Educating everyone in the company—not just about what the GMPs are but also why they exist—is fundamental to Engelking’s approach. “A company’s values must be integrated into all activities, including daily team meetings, operating procedures, internal and external communications, etc. All members of the team—employees, managers, and executives—should receive training on good manufacturing practices as well as the importance of organizational culture. There really isn’t a cannabis business that can afford not to implement GMP standards.”
However, she says, there are plenty that won’t, and will wait until they’re forced to do so by law, which is inevitable. “Regulations will continue to evolve, and will eventually mandate GMP, at both the state and federal level. States will begin to require it just as they now require ISO 17025 accreditation for analytical testing laboratories.”
What’s Changing
The good news is that all over the U.S., independent organizations are working to develop standards. Last year, the 200-year-old nonprofit U.S. Pharmacopeia published a standard of quality attributes for cannabis flower products in their Journal of Natural Products. “I think it’s now in the top 5% of citations in the history of the Journal of Natural Products, which for an article that’s only 14 months old, that’s big,” says Vaillencourt.
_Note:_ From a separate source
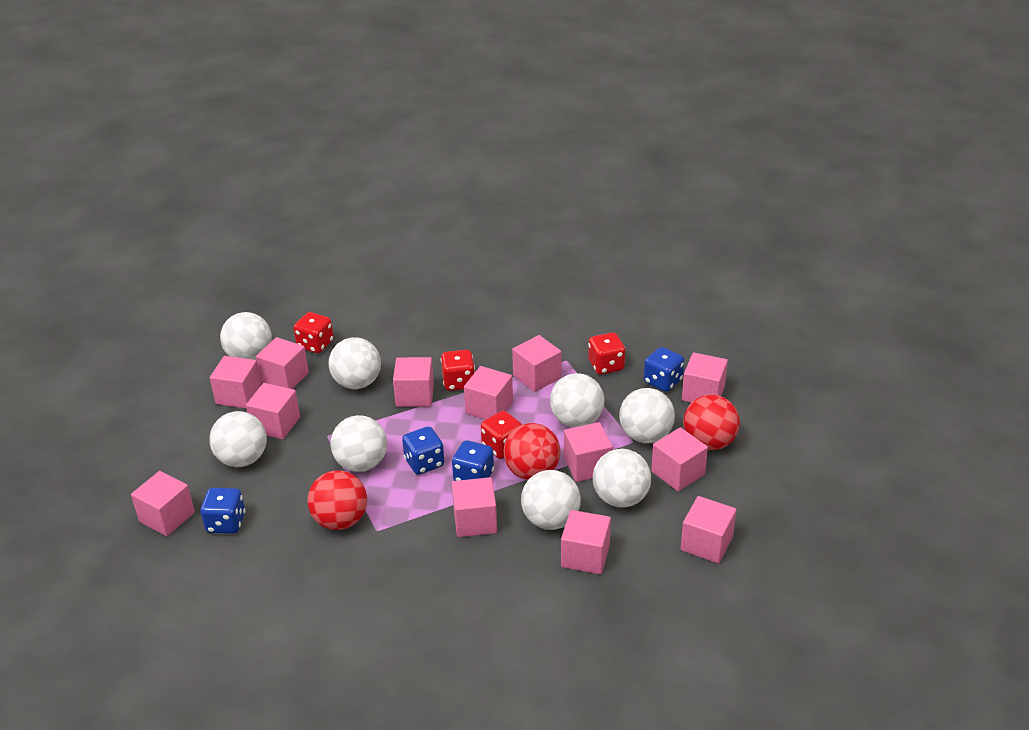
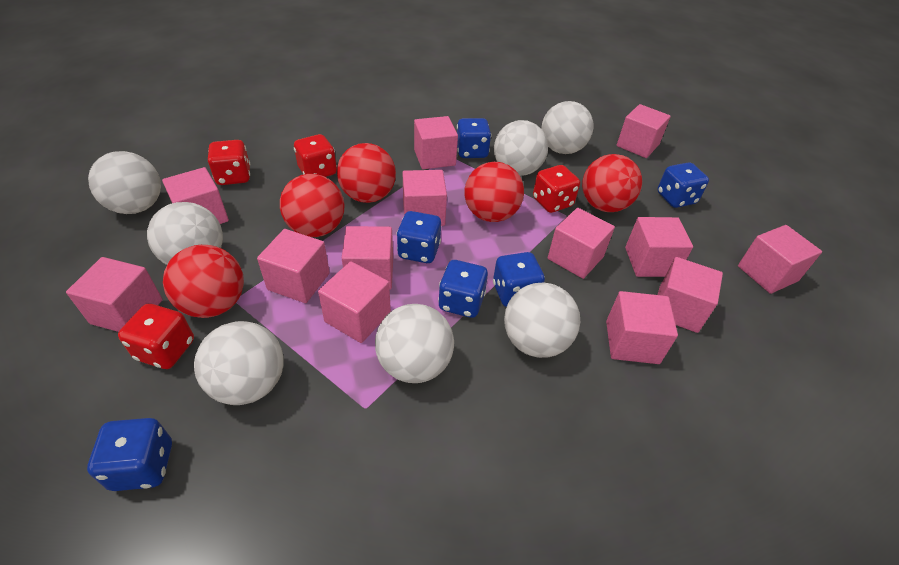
blue dice: 4 -> 6
red ball: 3 -> 5
white ball: 8 -> 7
At the same time, standardization body ASTM International has approved more than 20 standards, thanks in part to the work of thousands of volunteers across 30 countries.
Most importantly, Vaillencourt says that a coalition of state groups and representatives from the federal department of agriculture, working in conjunction with the National Institute for Standards and Technology (NIST), are finalizing a food safety guide for cannabis edibles production.
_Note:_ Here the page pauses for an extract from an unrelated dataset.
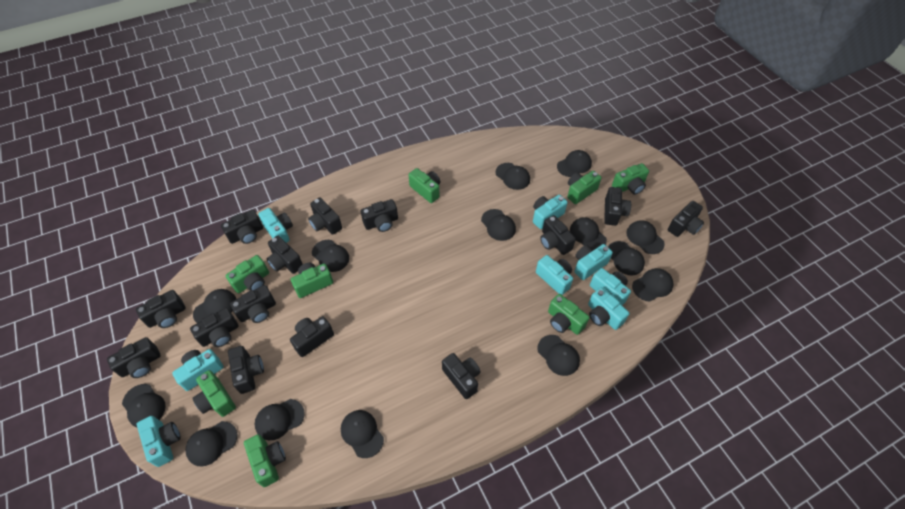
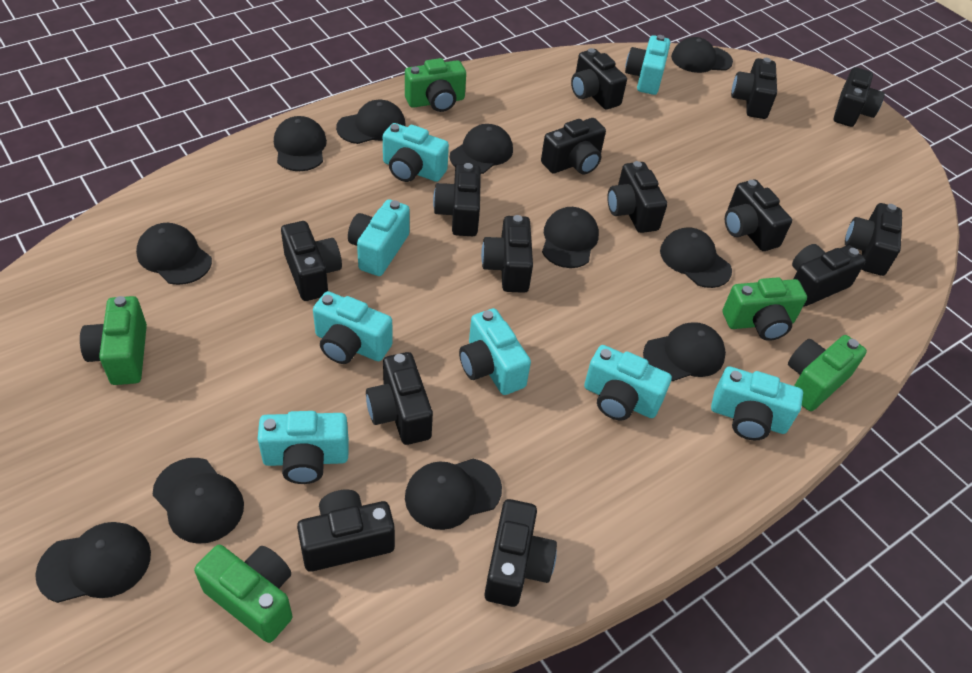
black cap: 14 -> 11
green camera: 8 -> 5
But it remains to be seen what sort of final shape GMPs for cannabis might take. Vaillencourt suggests that producers adhere to the Global Food Safety Initiative and Safe Quality Food Program. And then there’s ISO 22000: the food safety management systems. Hopefully we don’t go down the GFSI road; between SQF, BRC… there are so many groups in there it’s so complicated to have 10 different systems to harmonize. I hope we can just have one system.”
The Final Picture
Vaillencourt cautiously predicts it will take between two and five years before the U.S. sees anything like a nationally coherent set of GMPs for infused foods, but Engelking isn’t willing to make a ballpark prediction. “With any luck, the continued advancement of state programs and the changing perceptions of Americans around cannabis will expedite this process,” she says. “The global cannabis industry is hampered by the lack of American federal regulatory development, just like the domestic industry. Most of the world would prefer to follow U.S. standards and regulatory leadership, especially with respect to quality and safety, as well as compliance with international treaties.”
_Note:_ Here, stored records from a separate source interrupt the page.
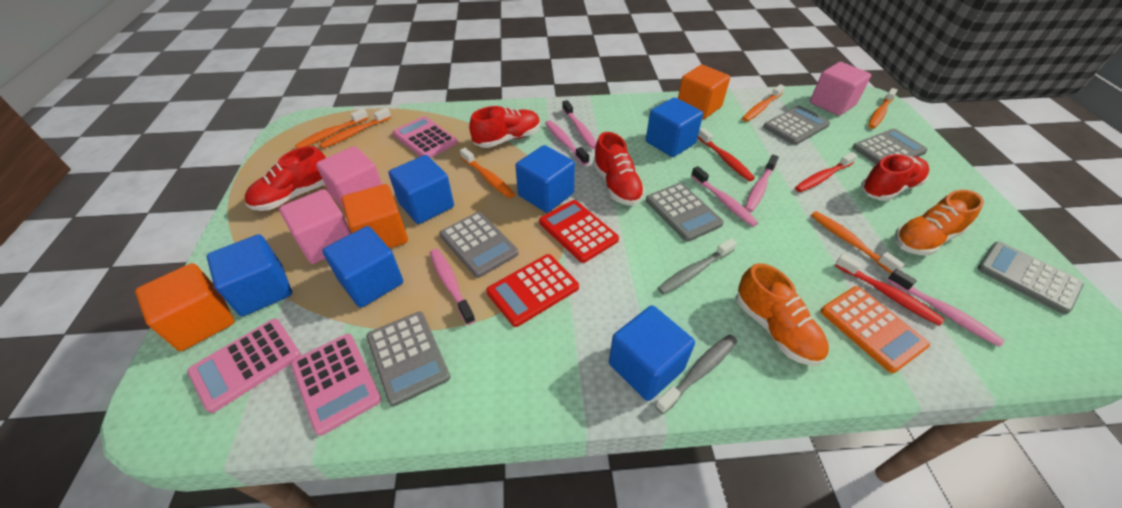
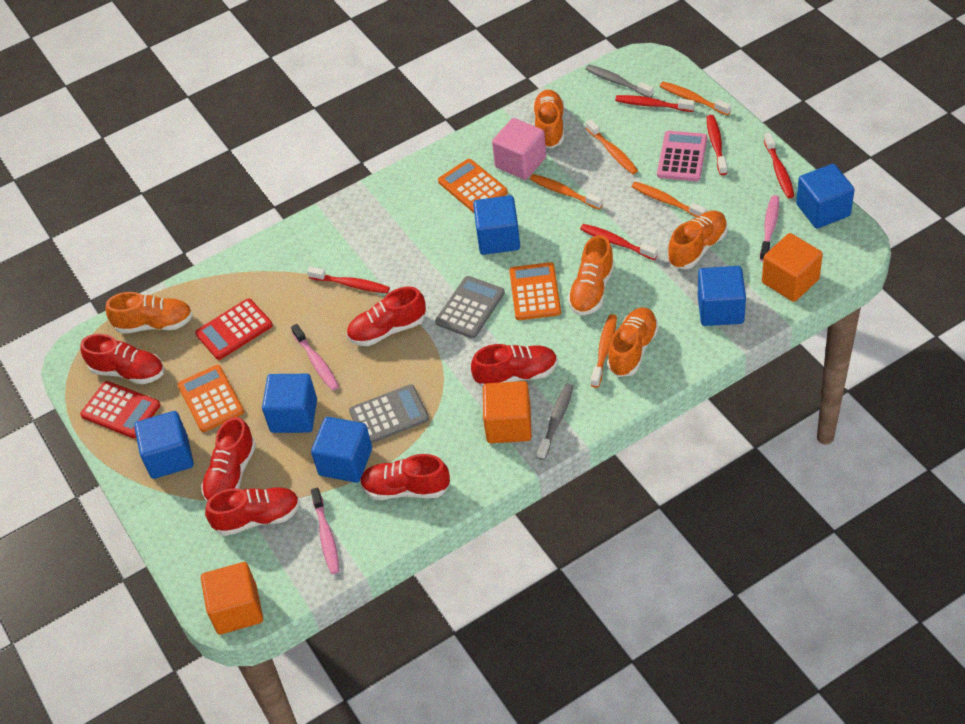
grey calculator: 6 -> 2
orange calculator: 1 -> 3
orange shoe: 2 -> 5
orange toothbrush: 6 -> 5
pink calculator: 3 -> 1
pink cube: 3 -> 1
pink toothbrush: 6 -> 3
red shoe: 4 -> 6
red toothbrush: 3 -> 5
Cannabis standards have not emerged from the federal level, but rather from the 36 states that have legalized it so far, and Vaillencourt thinks those states will be hesitant to accept advice from the federal government, which left them to work their standards out alone. Dr. Knutson agrees. “I don’t think there’s any consensus anywhere,” she says, adding that she sees the clearest path to food safety for infused foods in either rescheduling cannabis on the DEA list or descheduling it completely. “As many little steps as we can take forward, I think there’s going to be greater progress in the long run, even though it’s painful at every little step.”
Engelking argues that cannabis’s Schedule 1 status—reserved for drugs with no medical potential and high likelihood of abuse—has created the vacuum for guidance and oversight at the federal level. She thinks Schedule 1 status is both the biggest obstacle to the development of the U.S. cannabis industry as a whole, and also the biggest stumbling block on the path to implementing GMP nationwide standards.